Actionable mini-plan (10 minutes, today):

  1. Pick one “re-entry workout” you can do even on a low-energy day (10–20 minutes walking, cycling, or a short strength circuit).
  2. Choose one high-volume meal anchor (big salad + protein, veggie-heavy soup + lean protein, or Greek yogurt + berries + fiber topping).
  3. Log just one thing: either protein grams, steps, or a simple “did I eat slowly?” checkmark—your choice.

4) Quick Hits

  • Hims says it will bring multiple dosages of Ozempic injections and both oral/injectable Wegovy to its platform later this month as it shifts its U.S. weight-loss strategy. (investors.hims.com)
  • CMS confirms the Medicare GLP-1 Bridge is time-limited (July–Dec 2026) and separate from the Medicare Drug Price Negotiation Program timeline (MFP effective Jan 1, 2027). (cms.gov)
  • FDA scrutiny of compounded GLP-1 promotion is intensifying; companies have short timelines to respond to warning letters per industry reporting. (fiercepharma.com)
  • Research refresher: In the SURMOUNT-5 phase 3b trial (adults with obesity without diabetes), tirzepatide produced greater mean weight loss than semaglutide at 72 weeks (trial details below). (pubmed.ncbi.nlm.nih.gov)
  • Community motivation cue: r/loseit’s daily SV/NSV thread is a goldmine for “normal-people strategies” that work. (reddit.com)
  • CDC/NCHS recently released updated obesity estimate reports (useful context when you’re judging your progress against population trends, not social media extremes). (blogs.cdc.gov)

5) By The Numbers

-20.2% vs -13.7%: In SURMOUNT-5 (72 weeks), least-squares mean percent weight change was -20.2% with tirzepatide vs -13.7% with semaglutide in adults with obesity without type 2 diabetes. (pubmed.ncbi.nlm.nih.gov)
What it means: Average results favored tirzepatide in this head-to-head design, but individual response, side effects, access, and long-term adherence still decide what works best for you.
Why you should care: If your plan involves medication, this helps set realistic expectations—and underscores why lifestyle supports (protein, resistance training, sleep) are still non-negotiable.

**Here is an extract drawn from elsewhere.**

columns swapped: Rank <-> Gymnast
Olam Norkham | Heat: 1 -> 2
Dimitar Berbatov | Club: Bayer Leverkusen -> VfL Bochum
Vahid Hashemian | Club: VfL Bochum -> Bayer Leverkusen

Source: PubMed record (SURMOUNT-5) (link) (pubmed.ncbi.nlm.nih.gov)

6) Ask The Community

If you had to pick one “boring but effective” habit to lock in for the next 30 days—protein at breakfast, 8k steps, strength training 2x/week, or food logging—which would you choose, and what would make it easier this time?

7) Tomorrow’s Preview

Thursday’s Expert Insights: “I’m losing weight, but I’m scared it’ll come back”—we’ll cover what obesity medicine and behavioral science say about maintenance, plateaus, and building a relapse-proof plan (with practical scripts for your next doctor visit).